Erst im Mai haben Sie das Amt als Präsidentin der Jüdischen Studierendenunion Deutschland (JSUD) angetreten. Was haben Sie vor?

Ich könnte Ihnen erzählen, was ich alles bis zum 7. Oktober vorhatte. Ich wollte zum Beispiel einen großen Fokus auf Kontingentflüchtlinge legen. Der Großteil von uns in der jüdischen Community sind Kontingentflüchtlinge, wir sind aber sehr unterrepräsentiert in jüdischen Institutionen und Organisationen. Aber das wird sich angesichts der aktuellen Lage jetzt stark verändern.

Sie sind auch Vizepräsidentin der European Union of Jewish Student (EUJS). Welche Herausforderungen gibt es für junge Jüdinnen*Juden in anderen europäischen Ländern?
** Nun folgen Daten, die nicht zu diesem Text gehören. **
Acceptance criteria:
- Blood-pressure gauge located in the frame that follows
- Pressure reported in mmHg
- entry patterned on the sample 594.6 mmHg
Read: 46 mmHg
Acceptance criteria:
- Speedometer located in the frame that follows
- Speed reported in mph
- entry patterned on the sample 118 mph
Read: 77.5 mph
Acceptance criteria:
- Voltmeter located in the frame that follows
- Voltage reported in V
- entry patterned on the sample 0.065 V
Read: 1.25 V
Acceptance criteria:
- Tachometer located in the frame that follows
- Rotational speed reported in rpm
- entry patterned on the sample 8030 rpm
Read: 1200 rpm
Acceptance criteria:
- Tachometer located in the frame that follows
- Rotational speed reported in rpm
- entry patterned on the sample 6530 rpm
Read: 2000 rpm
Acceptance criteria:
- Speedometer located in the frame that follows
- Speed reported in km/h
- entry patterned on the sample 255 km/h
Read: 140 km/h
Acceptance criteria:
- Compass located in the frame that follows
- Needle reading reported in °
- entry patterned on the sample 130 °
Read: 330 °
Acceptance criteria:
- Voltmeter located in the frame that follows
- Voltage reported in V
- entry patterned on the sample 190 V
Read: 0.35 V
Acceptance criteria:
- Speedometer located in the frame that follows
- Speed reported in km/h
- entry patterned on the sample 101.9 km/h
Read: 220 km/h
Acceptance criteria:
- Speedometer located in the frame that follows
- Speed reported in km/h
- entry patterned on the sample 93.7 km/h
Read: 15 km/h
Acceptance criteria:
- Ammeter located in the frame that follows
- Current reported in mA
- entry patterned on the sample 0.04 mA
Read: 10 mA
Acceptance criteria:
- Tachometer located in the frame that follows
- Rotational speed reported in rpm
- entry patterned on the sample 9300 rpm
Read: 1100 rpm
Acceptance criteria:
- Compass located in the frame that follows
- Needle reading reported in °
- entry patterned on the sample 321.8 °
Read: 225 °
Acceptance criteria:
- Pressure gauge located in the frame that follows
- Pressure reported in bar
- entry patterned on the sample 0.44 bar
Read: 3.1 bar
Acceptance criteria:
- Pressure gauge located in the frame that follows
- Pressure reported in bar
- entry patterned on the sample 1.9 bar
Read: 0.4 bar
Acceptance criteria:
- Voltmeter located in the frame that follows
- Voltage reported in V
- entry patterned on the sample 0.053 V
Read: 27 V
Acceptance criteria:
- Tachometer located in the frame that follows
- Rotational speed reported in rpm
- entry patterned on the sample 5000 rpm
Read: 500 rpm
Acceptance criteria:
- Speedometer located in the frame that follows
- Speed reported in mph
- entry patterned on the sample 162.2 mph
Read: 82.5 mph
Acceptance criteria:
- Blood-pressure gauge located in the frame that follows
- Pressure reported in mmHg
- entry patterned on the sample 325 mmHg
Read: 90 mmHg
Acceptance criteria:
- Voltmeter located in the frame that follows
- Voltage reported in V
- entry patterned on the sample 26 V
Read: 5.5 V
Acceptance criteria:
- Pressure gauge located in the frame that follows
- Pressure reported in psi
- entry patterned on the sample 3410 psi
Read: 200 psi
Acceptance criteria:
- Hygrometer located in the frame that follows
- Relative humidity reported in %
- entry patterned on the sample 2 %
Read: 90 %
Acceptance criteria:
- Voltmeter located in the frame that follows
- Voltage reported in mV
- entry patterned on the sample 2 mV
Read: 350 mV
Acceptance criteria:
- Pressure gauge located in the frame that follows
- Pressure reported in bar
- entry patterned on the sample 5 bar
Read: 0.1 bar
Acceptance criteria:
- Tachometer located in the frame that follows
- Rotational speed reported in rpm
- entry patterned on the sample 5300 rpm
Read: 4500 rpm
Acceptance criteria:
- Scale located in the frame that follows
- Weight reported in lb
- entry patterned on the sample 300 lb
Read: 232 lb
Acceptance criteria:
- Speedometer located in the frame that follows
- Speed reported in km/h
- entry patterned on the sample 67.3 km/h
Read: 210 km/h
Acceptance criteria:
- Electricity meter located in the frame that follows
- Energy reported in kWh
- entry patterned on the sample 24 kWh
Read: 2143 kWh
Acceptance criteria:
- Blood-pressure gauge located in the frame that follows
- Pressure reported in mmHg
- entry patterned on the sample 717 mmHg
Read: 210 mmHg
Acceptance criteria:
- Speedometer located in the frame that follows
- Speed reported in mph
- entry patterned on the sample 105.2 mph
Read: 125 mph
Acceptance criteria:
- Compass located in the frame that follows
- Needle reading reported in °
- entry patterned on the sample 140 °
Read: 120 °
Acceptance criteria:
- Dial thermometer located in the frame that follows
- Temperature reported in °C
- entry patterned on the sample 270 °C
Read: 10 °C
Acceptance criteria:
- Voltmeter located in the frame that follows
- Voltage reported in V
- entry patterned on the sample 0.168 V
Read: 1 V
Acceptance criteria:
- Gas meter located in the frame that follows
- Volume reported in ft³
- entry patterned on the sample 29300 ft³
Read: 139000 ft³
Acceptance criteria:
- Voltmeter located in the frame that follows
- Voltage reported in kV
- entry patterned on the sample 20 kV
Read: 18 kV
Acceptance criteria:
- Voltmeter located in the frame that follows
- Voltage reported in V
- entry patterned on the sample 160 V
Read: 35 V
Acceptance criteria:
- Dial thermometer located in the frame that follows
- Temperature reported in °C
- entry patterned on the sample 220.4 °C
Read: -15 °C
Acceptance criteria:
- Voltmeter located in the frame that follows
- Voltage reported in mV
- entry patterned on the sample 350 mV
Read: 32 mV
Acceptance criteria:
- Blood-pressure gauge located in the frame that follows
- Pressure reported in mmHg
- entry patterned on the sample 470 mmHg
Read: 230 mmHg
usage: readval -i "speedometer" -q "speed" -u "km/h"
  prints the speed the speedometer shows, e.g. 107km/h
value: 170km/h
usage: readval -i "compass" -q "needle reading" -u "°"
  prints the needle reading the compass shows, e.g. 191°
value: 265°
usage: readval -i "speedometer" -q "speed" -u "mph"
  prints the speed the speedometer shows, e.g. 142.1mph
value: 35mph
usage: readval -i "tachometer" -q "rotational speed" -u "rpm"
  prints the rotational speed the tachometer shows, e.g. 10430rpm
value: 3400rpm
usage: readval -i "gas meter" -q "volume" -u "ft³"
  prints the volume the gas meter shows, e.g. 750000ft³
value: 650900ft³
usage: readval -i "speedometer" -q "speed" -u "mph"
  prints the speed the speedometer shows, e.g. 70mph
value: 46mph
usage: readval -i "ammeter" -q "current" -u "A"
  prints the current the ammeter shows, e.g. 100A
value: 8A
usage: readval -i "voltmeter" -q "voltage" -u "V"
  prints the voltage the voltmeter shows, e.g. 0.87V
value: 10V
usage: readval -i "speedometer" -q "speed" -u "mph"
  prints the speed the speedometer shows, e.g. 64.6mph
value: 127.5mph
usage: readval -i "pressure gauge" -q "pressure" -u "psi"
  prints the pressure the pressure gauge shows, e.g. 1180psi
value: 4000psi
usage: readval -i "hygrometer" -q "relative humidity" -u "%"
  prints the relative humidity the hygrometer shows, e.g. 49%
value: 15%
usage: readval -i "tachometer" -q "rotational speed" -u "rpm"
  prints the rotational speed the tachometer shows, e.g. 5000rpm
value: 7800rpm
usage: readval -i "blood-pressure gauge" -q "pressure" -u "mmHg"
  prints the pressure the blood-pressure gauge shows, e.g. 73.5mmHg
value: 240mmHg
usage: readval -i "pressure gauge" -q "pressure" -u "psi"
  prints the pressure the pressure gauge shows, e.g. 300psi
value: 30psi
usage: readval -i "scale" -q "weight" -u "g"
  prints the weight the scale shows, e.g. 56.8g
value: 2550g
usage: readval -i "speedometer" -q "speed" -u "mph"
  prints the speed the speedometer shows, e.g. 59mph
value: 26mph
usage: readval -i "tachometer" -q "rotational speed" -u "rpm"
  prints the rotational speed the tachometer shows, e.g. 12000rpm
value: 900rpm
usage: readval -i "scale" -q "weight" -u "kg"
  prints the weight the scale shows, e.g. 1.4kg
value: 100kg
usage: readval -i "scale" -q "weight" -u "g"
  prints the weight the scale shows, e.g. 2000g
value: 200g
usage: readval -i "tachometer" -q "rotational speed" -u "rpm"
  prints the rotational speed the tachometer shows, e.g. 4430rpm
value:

Das Problem des Antisemitismus gibt es in jedem Land. Das ist eine Herausforderung, vor allem, wenn wir über israelbezogenen Antisemitismus sprechen. Es gab in Vergangenheit wahnsinnig große Debatten, ob jüdische Studierende in Europa sich überhaupt zu Israel äußern sollten. Das wird sich jetzt vollkommen verändern. Aber eine der größten Herausforderung aktuell sind die Europawahlen im Juni 2024. Wir erleben einen krassen Rechtsruck europaweit. Vor dieser Herausforderung stehen wir alle.